Now the plot above shows 4 clusters. We know the clusters but now let’s feed the data to k-means and check out its performance and how it clusters the data.

km.out<-kmeans(x,4,nstart=15)
km.out

## K-means clustering with 4 clusters of sizes 20, 20, 32, 28
## 
## Cluster means:
##        [,1]      [,2]
## 1  2.867030  1.432841
## 2  2.785733 -1.695050
## 3 -6.216403  2.257261
## 4 -3.400747  4.507759
## 
## Clustering vector:
##   [1] 3 2 4 3 1 3 1 4 2 1 2 4 1 1 3 3 3 3 4 2 3 2 2 2 3 2 2 3 3 4 2 2 3 2 4
##  [36] 3 3 3 4 3 2 1 1 4 2 4 3 1 1 4 4 1 3 4 4 2 3 4 1 2 1 4 3 4 1 1 3 4 1 3
##  [71] 3 3 3 3 4 3 3 1 4 3 4 2 3 4 4 4 4 2 2 1 1 4 3 3 1 4 1 4 2 4
## 
## Within cluster sum of squares by cluster:
## [1] 27.86071 31.82209 46.20229 56.64773
##  (between_SS / total_SS =  92.5 %)
## 
## Available components:
## 
## [1] "cluster"      "centers"      "totss"        "withinss"    
## [5] "tot.withinss" "betweenss"    "size"         "iter"        
## [9] "ifault"

Let’s plot the clusters made by K-means algorithm.

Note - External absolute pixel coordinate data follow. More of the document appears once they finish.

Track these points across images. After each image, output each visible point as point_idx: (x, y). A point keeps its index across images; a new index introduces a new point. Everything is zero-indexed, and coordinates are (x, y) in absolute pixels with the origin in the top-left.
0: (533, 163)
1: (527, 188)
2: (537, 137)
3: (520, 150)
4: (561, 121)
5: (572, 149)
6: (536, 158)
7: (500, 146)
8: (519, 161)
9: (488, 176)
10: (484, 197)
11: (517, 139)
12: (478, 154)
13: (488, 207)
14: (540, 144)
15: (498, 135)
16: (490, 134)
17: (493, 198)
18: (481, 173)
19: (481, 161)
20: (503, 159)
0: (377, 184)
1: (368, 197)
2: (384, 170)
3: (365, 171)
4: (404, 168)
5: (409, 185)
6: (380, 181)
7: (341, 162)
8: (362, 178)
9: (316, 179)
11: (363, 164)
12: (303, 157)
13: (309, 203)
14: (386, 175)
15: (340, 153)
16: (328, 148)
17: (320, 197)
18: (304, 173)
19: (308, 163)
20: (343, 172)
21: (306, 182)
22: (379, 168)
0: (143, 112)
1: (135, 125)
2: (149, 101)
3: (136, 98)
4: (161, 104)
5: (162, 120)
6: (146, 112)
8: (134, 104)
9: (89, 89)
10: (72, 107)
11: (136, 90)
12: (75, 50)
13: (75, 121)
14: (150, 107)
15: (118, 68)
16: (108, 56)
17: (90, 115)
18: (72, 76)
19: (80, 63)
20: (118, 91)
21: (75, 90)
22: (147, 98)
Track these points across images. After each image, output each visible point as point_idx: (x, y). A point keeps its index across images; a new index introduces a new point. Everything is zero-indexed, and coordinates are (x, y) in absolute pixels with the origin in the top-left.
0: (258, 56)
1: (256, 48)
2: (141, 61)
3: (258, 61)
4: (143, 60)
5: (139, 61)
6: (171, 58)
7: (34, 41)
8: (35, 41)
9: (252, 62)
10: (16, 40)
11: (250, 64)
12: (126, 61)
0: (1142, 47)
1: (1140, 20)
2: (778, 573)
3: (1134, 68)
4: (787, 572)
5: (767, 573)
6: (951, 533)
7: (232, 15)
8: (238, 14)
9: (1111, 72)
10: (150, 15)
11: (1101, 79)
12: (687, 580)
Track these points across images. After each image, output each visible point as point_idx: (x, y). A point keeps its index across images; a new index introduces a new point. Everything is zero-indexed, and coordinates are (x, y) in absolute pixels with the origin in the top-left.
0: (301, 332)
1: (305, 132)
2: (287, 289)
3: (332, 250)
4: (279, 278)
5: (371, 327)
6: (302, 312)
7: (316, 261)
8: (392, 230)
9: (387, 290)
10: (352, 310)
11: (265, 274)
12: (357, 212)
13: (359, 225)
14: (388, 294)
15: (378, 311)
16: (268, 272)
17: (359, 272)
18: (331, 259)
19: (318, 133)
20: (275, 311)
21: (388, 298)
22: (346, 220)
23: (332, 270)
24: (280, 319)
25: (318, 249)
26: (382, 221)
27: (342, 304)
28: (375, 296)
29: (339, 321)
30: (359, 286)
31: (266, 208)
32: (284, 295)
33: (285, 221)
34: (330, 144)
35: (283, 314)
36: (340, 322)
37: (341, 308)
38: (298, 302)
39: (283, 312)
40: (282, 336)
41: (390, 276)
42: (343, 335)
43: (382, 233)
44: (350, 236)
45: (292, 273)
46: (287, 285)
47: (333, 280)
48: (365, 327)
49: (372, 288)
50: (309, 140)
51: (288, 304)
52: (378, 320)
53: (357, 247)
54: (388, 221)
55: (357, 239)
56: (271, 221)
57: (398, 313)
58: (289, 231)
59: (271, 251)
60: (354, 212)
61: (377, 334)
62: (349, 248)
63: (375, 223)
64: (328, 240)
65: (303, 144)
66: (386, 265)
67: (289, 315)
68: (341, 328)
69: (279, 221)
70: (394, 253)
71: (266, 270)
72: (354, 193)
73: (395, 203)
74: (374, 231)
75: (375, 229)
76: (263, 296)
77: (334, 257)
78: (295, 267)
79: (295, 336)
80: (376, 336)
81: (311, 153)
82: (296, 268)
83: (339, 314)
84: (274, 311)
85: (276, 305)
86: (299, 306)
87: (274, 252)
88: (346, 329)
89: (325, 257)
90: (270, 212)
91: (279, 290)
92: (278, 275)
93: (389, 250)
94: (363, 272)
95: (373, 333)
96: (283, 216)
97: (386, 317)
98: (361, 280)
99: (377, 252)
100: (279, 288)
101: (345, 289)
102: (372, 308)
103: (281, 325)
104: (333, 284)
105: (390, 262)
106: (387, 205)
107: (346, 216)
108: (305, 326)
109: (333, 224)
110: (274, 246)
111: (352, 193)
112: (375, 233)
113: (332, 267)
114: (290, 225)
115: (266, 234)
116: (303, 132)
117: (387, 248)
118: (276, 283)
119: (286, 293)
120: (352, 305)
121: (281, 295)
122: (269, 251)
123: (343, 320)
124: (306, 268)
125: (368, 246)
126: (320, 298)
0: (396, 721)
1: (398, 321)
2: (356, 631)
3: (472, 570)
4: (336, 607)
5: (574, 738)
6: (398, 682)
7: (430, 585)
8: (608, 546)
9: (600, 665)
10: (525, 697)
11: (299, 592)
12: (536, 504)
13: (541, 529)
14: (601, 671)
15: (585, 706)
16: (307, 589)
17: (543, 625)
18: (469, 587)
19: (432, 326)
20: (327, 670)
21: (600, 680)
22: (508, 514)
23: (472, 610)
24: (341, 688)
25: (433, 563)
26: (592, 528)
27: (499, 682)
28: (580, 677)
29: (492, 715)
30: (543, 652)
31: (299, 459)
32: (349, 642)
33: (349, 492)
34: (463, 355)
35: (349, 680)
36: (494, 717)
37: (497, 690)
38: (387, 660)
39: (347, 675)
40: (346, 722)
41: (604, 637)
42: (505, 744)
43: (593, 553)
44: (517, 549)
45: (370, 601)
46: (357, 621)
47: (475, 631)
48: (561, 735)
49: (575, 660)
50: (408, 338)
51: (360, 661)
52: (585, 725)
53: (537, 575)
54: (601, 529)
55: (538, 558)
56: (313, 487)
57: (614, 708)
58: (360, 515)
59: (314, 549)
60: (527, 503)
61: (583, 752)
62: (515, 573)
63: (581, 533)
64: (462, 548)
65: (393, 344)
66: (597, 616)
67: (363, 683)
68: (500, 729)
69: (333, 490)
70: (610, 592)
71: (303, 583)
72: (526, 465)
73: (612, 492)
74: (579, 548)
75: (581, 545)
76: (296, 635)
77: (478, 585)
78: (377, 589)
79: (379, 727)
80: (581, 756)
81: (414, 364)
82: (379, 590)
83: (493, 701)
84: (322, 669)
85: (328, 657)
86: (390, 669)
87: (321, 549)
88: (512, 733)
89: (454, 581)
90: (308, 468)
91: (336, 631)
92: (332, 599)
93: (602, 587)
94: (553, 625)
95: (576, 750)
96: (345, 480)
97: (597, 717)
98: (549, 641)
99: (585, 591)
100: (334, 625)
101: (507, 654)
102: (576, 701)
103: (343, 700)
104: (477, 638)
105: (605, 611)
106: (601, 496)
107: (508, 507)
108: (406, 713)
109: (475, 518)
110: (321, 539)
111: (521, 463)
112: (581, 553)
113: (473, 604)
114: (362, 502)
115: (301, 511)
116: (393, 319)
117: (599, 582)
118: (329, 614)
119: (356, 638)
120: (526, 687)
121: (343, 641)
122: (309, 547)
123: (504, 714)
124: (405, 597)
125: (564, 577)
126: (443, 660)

plot(x,col=km.out$cluster,cex=2,pch=1,lwd=2)
points(x,col=which,pch=19)
points(x,col=c(4,3,2,1)[which],pch=19)

Now the inner circles represent the actual cluster assignments , whereas the outer circles represent the cluster assignments by K-means algorithm. So we can easily notice the mismatches.

Conclusion

So this was a small article and tutorial on how to implement K-means clustering in R. K-means clustering is a nice method to cluster numeric data. The only drawback is we need some domain knowledge to tell the algorithm about the number fo clusters we want a-priori. Secondly, K-means is suited only for data which is normally distributed or either standardized. So scaling of variables actually matter a lot in K-means clustering.